The present invention relates to a ledge for resiliently supporting a wire screen in the region of the twin wire zone of a twin wire former of a paper making machine.
A ledge which resiliently supports a wire drainage screen or wire, is sometimes referred to herein merely as a resilient ledge. A typical twin wire former, preferably of a paper manufacturing machine, has resilient ledges installed. In the twin wire zone, a plurality of rigidly arranged ledges are provided inside the loop of one wire, for instance, at the bottom of an upwardly draining suction box. These ledges are arranged one behind the other in the direction of travel of the wire over the ledges, and generally they are rather small distances apart. All of the ledges extend transversely of the path of the wire over the entire cross machine width of the wire. Furthermore, a plurality of resilient ledges are also provided in the loop of the other wire.
The resiliency of the resilient ledges provides the following result. For instance, upon an increase of the amount of pulp suspension that is introduced between the two rotating loop wires, the resiliently supported ledges can yield somewhat. This eliminates the danger, which could occur if only rigidly supported ledges were used, of the occurrence of a back up, at the start of the twin wire zone, in the fiber suspension fed and/or in that suspension present between the two wires. Such a back up could destroy the layers of fiber in the web that had been formed up to then on one or on both wires.
The desired action is obtained, among other ways, by the resilient ledges being thrust with a predetermined force against the respective wire. This redetermined force is produced by a resilient push device, for instance, by a pneumatic pressure cushion or by several of such pressure cushions. In this way, a given draining pressure, which can increase from ledge to ledge, is established in the fiber suspension, which is still partially liquid. It is desired that a drainage pressure once established remain as far as possible constant upon a change in the thickness of the layer of suspension between the wires. The thickness of the layer of suspension can be changed by changing the amount of suspension fed or by changing the drainage behavior of the fiber suspension. Automatic adaptation of the web forming device to such changing conditions is therefore desired.

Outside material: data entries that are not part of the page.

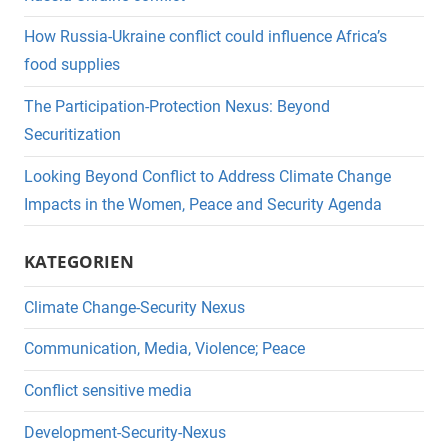
How Russia-Ukraine conflict could influence Africa’s
food supplies
The Participation-Protection Nexus: Beyond
Securitization
Looking Beyond Conflict to Address Climate Change
Impacts in the Women, Peace and Security Agenda
KATEGORIEN
Climate Change-Security Nexus
Communication, Media, Violence; Peace
Conflict sensitive media
Development-Security-Nexus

International Application WO 89/02499 discloses a resilient ledge, which includes a head ledge that is relatively wide in the direction of travel of the wire. A plurality of grooves are provided in the head ledge in effect so that the head ledge in effect forms a group of ledges. The head ledge rests on a movable support ledge having a cross section of the shape of a downwardly open U. Via two pneumatic pressure cushions, the head ledge rests on a support which is rigidly fastened in the machine.
TAPPI Proceedings 1988 Annual Meeting, pages 75-80, disclose arrangements with ledges which are relatively narrow in the direction of travel of the wire and which also serve for resiliently supporting a wire. However, those ledges are only shown diagrammatically.
Resilient ledges are also known from Federal Republic of Germany Patent 31 53 305. These ledges, however, are arranged in a curved part of the twin wire zone. At the starting end of the curved part, both wires are deflected on a rigid ledge which is part of an end wall of a box present in the opposite wire. This rigid ledge can cause a back up, as already described above. Furthermore, in each case a head ledge is connected there via a joint with a movable support ledge and that joint is subject to wear since it is exposed to the pulp water. The movable support ledges are guided in a stationary support, which is merely schematically indicated.